All of this will require vast new amounts of Net power, to handle both 
the millions of new people who will jump onto the Net and the new 
applications they want.  Replicating a moving image on a computer screen 
alone takes a phenomenal amount of computer bits, and computing power to 
arrange them. 

All of this combines into a National Information Infrastructure able to 
move billions of bits of information in one second -- the kind of power 
needed to hook information "hoses" into every business and house. 

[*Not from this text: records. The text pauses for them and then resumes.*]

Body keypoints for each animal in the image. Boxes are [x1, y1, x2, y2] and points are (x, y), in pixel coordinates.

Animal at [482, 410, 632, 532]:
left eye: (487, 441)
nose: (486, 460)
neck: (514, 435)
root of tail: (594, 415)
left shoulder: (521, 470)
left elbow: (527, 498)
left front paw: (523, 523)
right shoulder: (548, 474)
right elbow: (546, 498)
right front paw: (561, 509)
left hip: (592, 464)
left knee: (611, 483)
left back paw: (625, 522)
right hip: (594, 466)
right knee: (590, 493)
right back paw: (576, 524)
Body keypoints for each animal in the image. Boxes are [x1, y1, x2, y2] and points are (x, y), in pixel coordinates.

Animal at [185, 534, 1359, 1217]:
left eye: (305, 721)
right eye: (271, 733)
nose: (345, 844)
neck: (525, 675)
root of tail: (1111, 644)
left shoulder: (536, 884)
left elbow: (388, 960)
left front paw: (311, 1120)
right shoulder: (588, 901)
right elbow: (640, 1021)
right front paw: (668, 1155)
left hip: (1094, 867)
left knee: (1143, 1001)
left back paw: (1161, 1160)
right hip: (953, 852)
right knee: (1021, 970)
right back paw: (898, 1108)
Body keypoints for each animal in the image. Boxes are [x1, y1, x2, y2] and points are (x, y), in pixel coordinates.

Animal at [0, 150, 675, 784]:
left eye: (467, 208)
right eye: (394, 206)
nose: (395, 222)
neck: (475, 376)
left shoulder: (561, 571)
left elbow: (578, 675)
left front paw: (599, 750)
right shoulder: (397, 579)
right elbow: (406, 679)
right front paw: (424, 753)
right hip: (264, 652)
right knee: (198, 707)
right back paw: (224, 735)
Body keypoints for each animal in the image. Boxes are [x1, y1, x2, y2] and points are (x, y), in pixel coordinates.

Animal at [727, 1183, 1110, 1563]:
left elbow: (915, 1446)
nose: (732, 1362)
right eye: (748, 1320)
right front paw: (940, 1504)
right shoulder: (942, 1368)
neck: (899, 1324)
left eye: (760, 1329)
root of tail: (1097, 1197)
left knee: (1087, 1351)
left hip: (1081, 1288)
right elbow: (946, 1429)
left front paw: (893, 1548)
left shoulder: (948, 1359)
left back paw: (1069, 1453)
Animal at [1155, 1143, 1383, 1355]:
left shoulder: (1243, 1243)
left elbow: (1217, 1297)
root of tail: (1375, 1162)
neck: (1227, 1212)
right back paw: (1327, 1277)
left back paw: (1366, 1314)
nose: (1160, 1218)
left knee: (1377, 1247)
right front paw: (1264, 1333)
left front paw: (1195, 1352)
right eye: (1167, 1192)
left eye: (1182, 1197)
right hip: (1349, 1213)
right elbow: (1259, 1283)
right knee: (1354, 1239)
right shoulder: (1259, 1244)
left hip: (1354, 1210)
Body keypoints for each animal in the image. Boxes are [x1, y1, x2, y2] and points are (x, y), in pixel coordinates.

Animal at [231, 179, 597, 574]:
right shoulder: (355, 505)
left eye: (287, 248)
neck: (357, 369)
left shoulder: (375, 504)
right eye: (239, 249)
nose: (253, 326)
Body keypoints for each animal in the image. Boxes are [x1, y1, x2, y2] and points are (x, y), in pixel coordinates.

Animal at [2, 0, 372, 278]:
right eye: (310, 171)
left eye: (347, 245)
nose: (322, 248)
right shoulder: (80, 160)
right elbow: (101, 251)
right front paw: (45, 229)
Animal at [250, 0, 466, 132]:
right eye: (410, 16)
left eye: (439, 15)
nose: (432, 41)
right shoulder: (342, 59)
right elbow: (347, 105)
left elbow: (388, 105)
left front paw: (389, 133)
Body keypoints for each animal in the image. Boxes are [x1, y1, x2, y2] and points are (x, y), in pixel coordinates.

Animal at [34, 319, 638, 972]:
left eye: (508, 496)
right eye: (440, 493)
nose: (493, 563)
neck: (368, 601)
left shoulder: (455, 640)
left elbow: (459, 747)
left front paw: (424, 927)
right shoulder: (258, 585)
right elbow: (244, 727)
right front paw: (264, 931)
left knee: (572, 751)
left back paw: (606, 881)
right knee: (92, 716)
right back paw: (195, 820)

As these "superhighways" grow, so will the "on ramps," for a high-speed 
road does you little good if you can't get to it.   The costs of modems 
seem to fall as fast as those of computers.  High-speed modems (9600 baud 
and up) are becoming increasingly affordable.  At 9600 baud, you can 
download a satellite weather image of North America in less than two 
minutes, a file that, with a slower modem could take up to 20 minutes to 
download.  Eventually, homes could be connected directly to a national 
digital network.  Most long-distance phone traffic is already carried in 
digital form, through high-volume optical fibers.  Phone companies are 
ever so slowly working to extend these fibers the "final mile" to the 
home.  The Electronic Frontier Foundation is working to ensure these 
links are affordable. 

Beyond the technical questions are increasingly thorny social, political 
and economic issues. Who is to have access to these services, and at what 
cost?  If we live in an information age, are we laying the seeds for a 
new information under class, unable to compete with those fortunate 
enough to have the money and skills needed to manipulate new 
communications channels? Who, in fact, decides who has access to what?  
As more companies realize the potential profits to be made in the new 
information infrastructure, what happens to such systems as Usenet, 
possibly the world's first successful anarchistic system, where everybody 
can say whatever they want? 

What are the laws of the electronic frontier?  When national and state 
boundaries lose their meaning in cyberspace,  the question might even be: 
WHO is the law?  What if a practice that is legal in one country is 
"committed" in another country where it is illegal, over a computer 
network that crosses through a third country? Who goes after computer 
crackers? 

What role will you play in the revolution?